A trust assumption of PoS (Proof of Stake) is that >66% of the stake is honest. If you violate this trust assumption then yes PoS breaks. This is a similar trust assumption to requiring that 51% of the mining power in PoW (Proof of Work) is not malicious.
This risk can be mitigated:
1. The network should halt if a fork is detected. A fork with more than 66% of the stake behaving maliciously means a fundamental trust assumption of the network has been violated. Stop everything! Let humans figure out what is going on. I'm not saying every PoS system WILL halt under these circumstances, but as a countermeasure they SHOULD be designed to halt and value safety over partition resilience. Thus, an attacker forking a PoS must never allow parties to see either side of the fork. If a party notices a fork occurs, they will halt and can't be double spent against.
2. Following from 1, how do you prevent parties from communicating and discovering that a fork is occurring? Are you a tier-1 ISP and can control all internet traffic? You can defend against such attacks by making it very hard to hide the presence of a fork via redundant communication mechanisms. For instance the Bitcoin blockchain is broadcasted via satellite, a PoS blockchain could do that as well.

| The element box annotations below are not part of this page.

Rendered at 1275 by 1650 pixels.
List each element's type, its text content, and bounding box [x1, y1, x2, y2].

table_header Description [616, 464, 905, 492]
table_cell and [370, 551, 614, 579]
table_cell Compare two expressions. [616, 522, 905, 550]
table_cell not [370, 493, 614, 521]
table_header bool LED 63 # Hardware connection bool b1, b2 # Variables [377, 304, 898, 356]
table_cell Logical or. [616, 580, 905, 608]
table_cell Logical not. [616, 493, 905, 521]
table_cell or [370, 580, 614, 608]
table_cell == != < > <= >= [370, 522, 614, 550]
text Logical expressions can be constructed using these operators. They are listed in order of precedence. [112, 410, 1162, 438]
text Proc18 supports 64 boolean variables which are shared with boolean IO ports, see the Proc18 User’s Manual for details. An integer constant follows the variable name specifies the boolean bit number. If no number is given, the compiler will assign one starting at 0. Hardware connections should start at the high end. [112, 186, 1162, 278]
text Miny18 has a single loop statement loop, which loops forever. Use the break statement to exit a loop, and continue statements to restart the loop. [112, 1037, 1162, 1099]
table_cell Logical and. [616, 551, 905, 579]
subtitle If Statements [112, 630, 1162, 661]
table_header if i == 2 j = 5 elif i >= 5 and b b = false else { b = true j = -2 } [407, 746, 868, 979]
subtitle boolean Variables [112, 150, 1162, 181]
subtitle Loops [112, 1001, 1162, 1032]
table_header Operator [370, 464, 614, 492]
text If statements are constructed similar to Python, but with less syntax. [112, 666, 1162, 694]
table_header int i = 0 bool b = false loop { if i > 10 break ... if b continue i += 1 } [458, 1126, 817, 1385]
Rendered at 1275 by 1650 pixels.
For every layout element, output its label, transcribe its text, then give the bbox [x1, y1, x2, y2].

3. Additionally you can require that stakers lock their stake for long periods of time e.g., 6 months. This means that if an attacker wants to perform this attack and truly have nothing at stake they must cause a fork in the chain before the 6-months ago mark. Parties who are up to date with the latest chain are not vulnerable since they have already accepted the consensus history of chain. New parties who are syncing for the first time would be vulnerable, however clients could be programmed to have hardcoded 6th month checkpoints or clients could check block explorers and halt if a fork is detected.